**Problem to work on:** Of the entries below, restate word for word only the section that runs from the line with "Any experimental manipulation" to the line with "Deontic conditionals have", counting both ends.

Extracted page text data:
______________________________
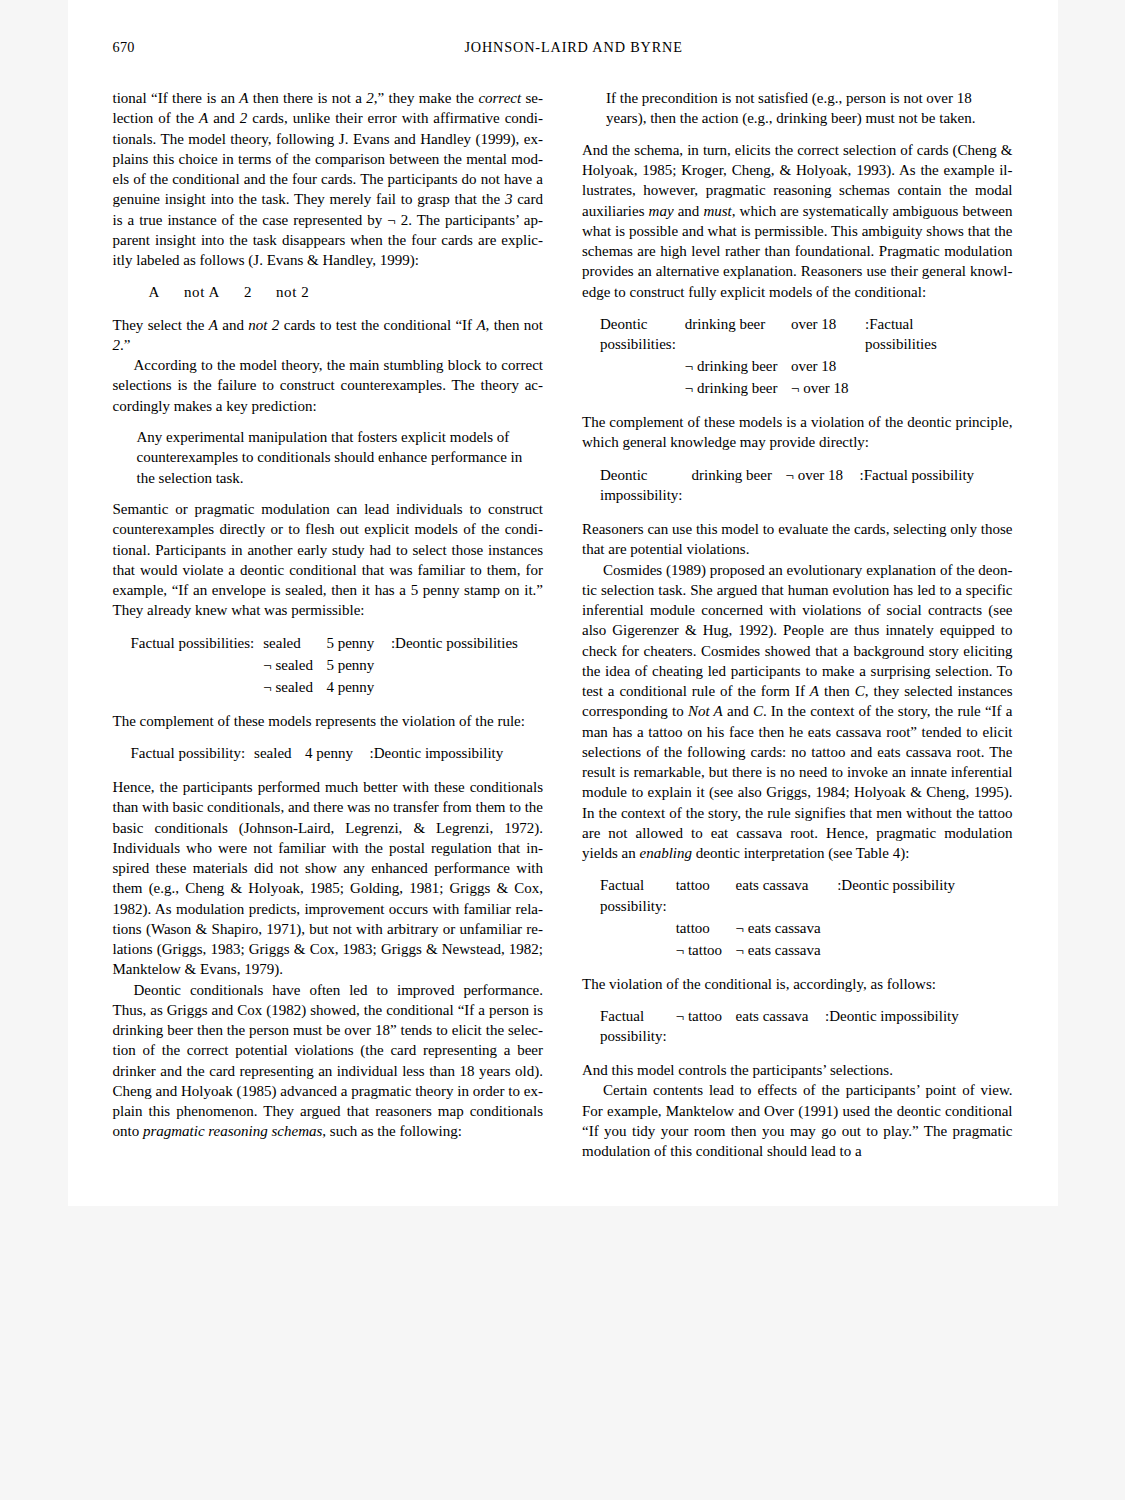670 Johnson-Laird and Byrne
tional “If there is an A then there is not a 2,” they make the correct selection of the A and 2 cards, unlike their error with affirmative conditionals. The model theory, following J. Evans and Handley (1999), explains this choice in terms of the comparison between the mental models of the conditional and the four cards. The participants do not have a genuine insight into the task. They merely fail to grasp that the 3 card is a true instance of the case represented by ¬ 2. The participants’ apparent insight into the task disappears when the four cards are explicitly labeled as follows (J. Evans & Handley, 1999):
Anot A 2 not 2
They select the A and not 2 cards to test the conditional “If A, then not 2.”
According to the model theory, the main stumbling block to correct selections is the failure to construct counterexamples. The theory accordingly makes a key prediction:
Any experimental manipulation that fosters explicit models of counterexamples to conditionals should enhance performance in the selection task.
Semantic or pragmatic modulation can lead individuals to construct counterexamples directly or to flesh out explicit models of the conditional. Participants in another early study had to select those instances that would violate a deontic conditional that was familiar to them, for example, “If an envelope is sealed, then it has a 5 penny stamp on it.” They already knew what was permissible:
| Factual possibilities: | sealed | 5 penny | :Deontic possibilities |
| | ¬ sealed | 5 penny | |
| | ¬ sealed | 4 penny | |
The complement of these models represents the violation of the rule:
| Factual possibility: | sealed | 4 penny | :Deontic impossibility |
Hence, the participants performed much better with these conditionals than with basic conditionals, and there was no transfer from them to the basic conditionals (Johnson-Laird, Legrenzi, & Legrenzi, 1972). Individuals who were not familiar with the postal regulation that inspired these materials did not show any enhanced performance with them (e.g., Cheng & Holyoak, 1985; Golding, 1981; Griggs & Cox, 1982). As modulation predicts, improvement occurs with familiar relations (Wason & Shapiro, 1971), but not with arbitrary or unfamiliar relations (Griggs, 1983; Griggs & Cox, 1983; Griggs & Newstead, 1982; Manktelow & Evans, 1979).
Deontic conditionals have often led to improved performance. Thus, as Griggs and Cox (1982) showed, the conditional “If a person is drinking beer then the person must be over 18” tends to elicit the selection of the correct potential violations (the card representing a beer drinker and the card representing an individual less than 18 years old). Cheng and Holyoak (1985) advanced a pragmatic theory in order to explain this phenomenon. They argued that reasoners map conditionals onto pragmatic reasoning schemas, such as the following:
If the precondition is not satisfied (e.g., person is not over 18 years), then the action (e.g., drinking beer) must not be taken.
And the schema, in turn, elicits the correct selection of cards (Cheng & Holyoak, 1985; Kroger, Cheng, & Holyoak, 1993). As the example illustrates, however, pragmatic reasoning schemas contain the modal auxiliaries may and must, which are systematically ambiguous between what is possible and what is permissible. This ambiguity shows that the schemas are high level rather than foundational. Pragmatic modulation provides an alternative explanation. Reasoners use their general knowledge to construct fully explicit models of the conditional:
| Deontic possibilities: | drinking beer | over 18 | :Factual possibilities |
| | ¬ drinking beer | over 18 | |
| | ¬ drinking beer | ¬ over 18 | |
The complement of these models is a violation of the deontic principle, which general knowledge may provide directly:
| Deontic impossibility: | drinking beer | ¬ over 18 | :Factual possibility |
Reasoners can use this model to evaluate the cards, selecting only those that are potential violations.
Cosmides (1989) proposed an evolutionary explanation of the deontic selection task. She argued that human evolution has led to a specific inferential module concerned with violations of social contracts (see also Gigerenzer & Hug, 1992). People are thus innately equipped to check for cheaters. Cosmides showed that a background story eliciting the idea of cheating led participants to make a surprising selection. To test a conditional rule of the form If A then C, they selected instances corresponding to Not A and C. In the context of the story, the rule “If a man has a tattoo on his face then he eats cassava root” tended to elicit selections of the following cards: no tattoo and eats cassava root. The result is remarkable, but there is no need to invoke an innate inferential module to explain it (see also Griggs, 1984; Holyoak & Cheng, 1995). In the context of the story, the rule signifies that men without the tattoo are not allowed to eat cassava root. Hence, pragmatic modulation yields an enabling deontic interpretation (see Table 4):
| Factual possibility: | tattoo | eats cassava | :Deontic possibility |
| | tattoo | ¬ eats cassava | |
| | ¬ tattoo | ¬ eats cassava | |
The violation of the conditional is, accordingly, as follows:
| Factual possibility: | ¬ tattoo | eats cassava | :Deontic impossibility |
And this model controls the participants’ selections.
Certain contents lead to effects of the participants’ point of view. For example, Manktelow and Over (1991) used the deontic conditional “If you tidy your room then you may go out to play.” The pragmatic modulation of this conditional should lead to a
______________________________
**Your solution:**
Any experimental manipulation that fosters explicit models of counterexamples to conditionals should enhance performance in the selection task.
Semantic or pragmatic modulation can lead individuals to construct counterexamples directly or to flesh out explicit models of the conditional. Participants in another early study had to select those instances that would violate a deontic conditional that was familiar to them, for example, “If an envelope is sealed, then it has a 5 penny stamp on it.” They already knew what was permissible:
| Factual possibilities: | sealed | 5 penny | :Deontic possibilities |
| | ¬ sealed | 5 penny | |
| | ¬ sealed | 4 penny | |
The complement of these models represents the violation of the rule:
| Factual possibility: | sealed | 4 penny | :Deontic impossibility |
Hence, the participants performed much better with these conditionals than with basic conditionals, and there was no transfer from them to the basic conditionals (Johnson-Laird, Legrenzi, & Legrenzi, 1972). Individuals who were not familiar with the postal regulation that inspired these materials did not show any enhanced performance with them (e.g., Cheng & Holyoak, 1985; Golding, 1981; Griggs & Cox, 1982). As modulation predicts, improvement occurs with familiar relations (Wason & Shapiro, 1971), but not with arbitrary or unfamiliar relations (Griggs, 1983; Griggs & Cox, 1983; Griggs & Newstead, 1982; Manktelow & Evans, 1979).
Deontic conditionals have often led to improved performance. Thus, as Griggs and Cox (1982) showed, the conditional “If a person is drinking beer then the person must be over 18” tends to elicit the selection of the correct potential violations (the card representing a beer drinker and the card representing an individual less than 18 years old). Cheng and Holyoak (1985) advanced a pragmatic theory in order to explain this phenomenon. They argued that reasoners map conditionals onto pragmatic reasoning schemas, such as the following:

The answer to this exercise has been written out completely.